* **Extract to read**
● ● ● ● ● ● ●

MST3K got its start in the Twin Cities in 1988, when KTMA-TV was looking to fill a two-hour Sunday time slot. Local comedian Joel Hodgson's name came up, and the then-28-year-old quickly produced a rough outline of the concept: a schlocky futuristic set in which a man (Hodgson) and two robots watch B-movies and mercilessly ridicule them. After 21 locally broadcast episodes, the show was picked up by Comedy Central (then known as the Comedy Channel); the series moved to the Sci-Fi Channel in 1997. Nominated for four Emmys, MST3K garnered a Peabody Award in 1993. (Hodgson left the series that year and moved to Los Angeles.)

Mystery Science Theater got its start because of its unusual nature at the right time in cable history,” says Chaplin, 43, who joined MST3K as a writer in 1991. “Now Internet entertainment is in its early stages, and nobody really knows where it's going to go, and that's very exciting.”

TimmyBigHands is a departure from what Chaplin and Co. perpetrated on cable. But the spirit of MST3K clearly lives on in cyberspace—and not merely in the multitude of fan sites celebrating the canceled show. For one thing, the group designed the website on their own—by reading books, Chaplin says, and just trying to “see what works.” The site's namesake is a line drawing of a stick-figure-like body with a big round head and even larger hands. “We're trying to provide something worth going to if you're a dignified human being,” Chaplin explains.

In a manner of speaking, he means it. He and his partners are aiming for a site filled with what they call “actual quality humor.” Rather than define it, Chaplin cites its antithesis: an Easter weekend visit with his family. “We're all standing around, and my brother-in-law says, 'You know what's funny is this picture somebody sent me of a guy farting on his wife's forehead. Now that was a good joke.'”

TimmyBigHands is, well, more dignified. The closest thing to bathroom humor on the site is a paean to the human posterior in a section called “Reviews”: “Though they get no points for style, buttocks are very useful protuberances that house impressive musculature and do a fine job of filling square inches of pant.” (The horse, the granule, the Statue of Liberty and pain—”a good solid feeling”—have also been reviewed.)

● ● ● ● ● ● ●

* **Data shown**
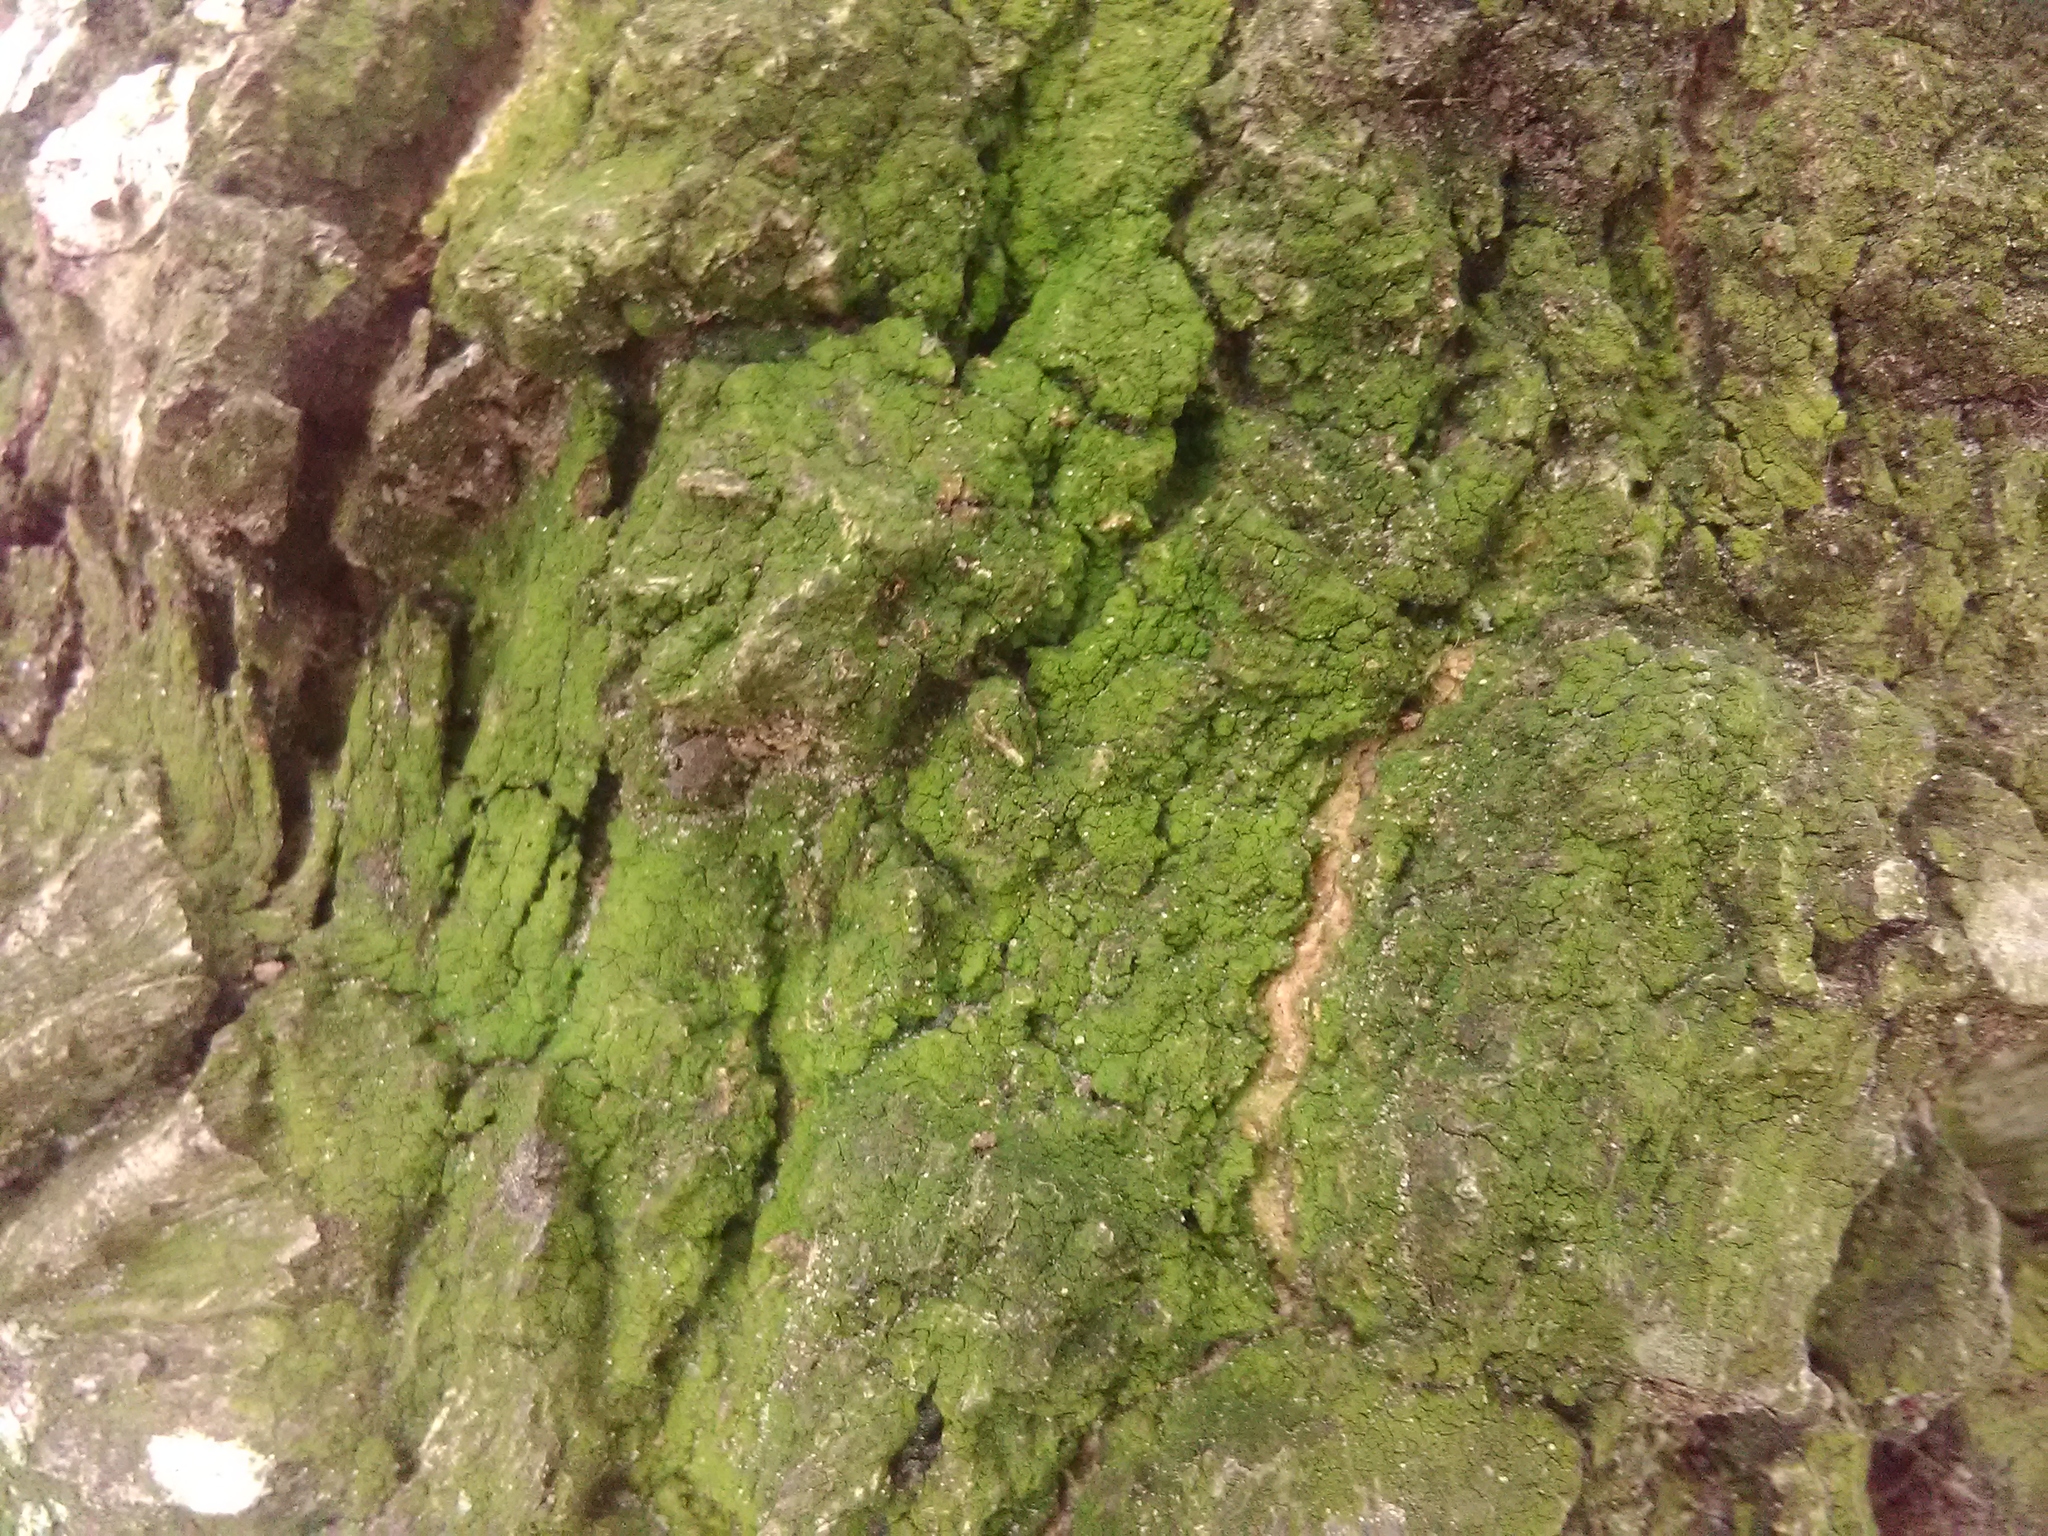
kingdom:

● ● ● ● ● ● ●

* **Task**
Decide whether each statement below agrees with the MST3K text above, answering yes or no and quoting the words of the text that settle it.
1. MST3K won a Peabody Award in 1993.
2. Chaplin joined MST3K as a writer in 1988.
3. An outside company designed the TimmyBigHands website.

* **Response to the task**
1. Yes: "MST3K garnered a Peabody Award in 1993."
2. No: "who joined MST3K as a writer in 1991."
3. No: "the group designed the website on their own"